Telecommunications

World-Class Speech AI for the Best Video Conferencing Experience

Objective

Serving accurate real-time transcriptions to millions of video conference users, improving business efficiency and customer satisfaction.

Customer

RingCentral

Use Case

Real-time Transcriptions

Technology

NVIDIA DGX A100, NVIDIA NeMo, NVIDIA Riva, NVIDIA Triton Inference Server

Accurate Transcriptions Enhance “Work from Anywhere” Collaboration

With hundreds of millions of online meetings daily, video conferencing has become an essential tool for enterprises today. Video conferencing applications use real-time transcription to offer features such as live captioning and meeting summarizations. RingCentral, a leading provider of unified-communications-as-a-service (UCaaS) solutions, transcribes over a billion minutes of meetings for 200,000 concurrent users on their platform. They were looking for a transcription solution to handle multiple accents, domain-specific jargon, and noisy environments accurately and in real time.

NVIDIA Solution

RingCentral fine-tuned NVIDIA’s state-of-the-art, pretrained speech recognition models on proprietary custom data with NVIDIA NeMo—an open-source framework for building conversational AI models.
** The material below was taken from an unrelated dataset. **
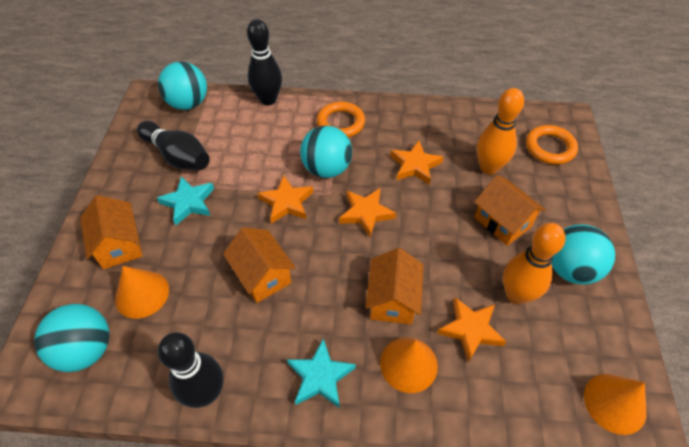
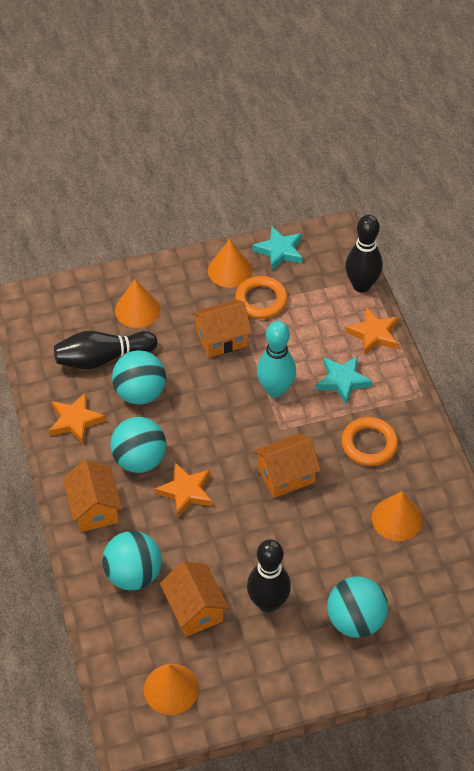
orange bowling pin: [477,88,524,175] [503,223,565,305] = 2 -> none = 0
orange cone: [115,266,169,319] [380,337,438,393] [584,374,647,435] = 3 -> [115,279,160,328] [144,664,199,715] [208,239,252,288] [372,491,423,541] = 4
orange star: [257,175,313,224] [339,188,396,237] [390,140,443,185] [437,297,506,363] = 4 -> [49,392,106,444] [155,463,212,517] [345,307,398,355] = 3
turquoise bowling pin: none = 0 -> [257,321,296,398] = 1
The models were deployed in production using NVIDIA Riva—a GPU-accelerated SDK for deploying world-class AI-based speech applications.

RingCentral Results

Results

  • Accuracy increased by more than 10 percent

  • Better quality of tasks downstream of transcription

With NVIDIA speech AI, the RingCentral team achieved impressive accuracy for customers with worldwide accents and different domain-specific vocabularies, reducing the word error rate (WER) by over 10 percent. Customers have reported colossal differences in the quality of tasks downstream of transcripts, such as meeting summarization and sentiment analysis of video conferencing and call center sessions.

“Using NVIDIA® Riva speech-to-text, we’re able to transcribe meeting audio in real time with high accuracy while concurrently running thousands of streams, which translates to more engaging meeting experiences for millions of RingCentral users.”

Prashant Kukde
Associate Vice President, RingCentral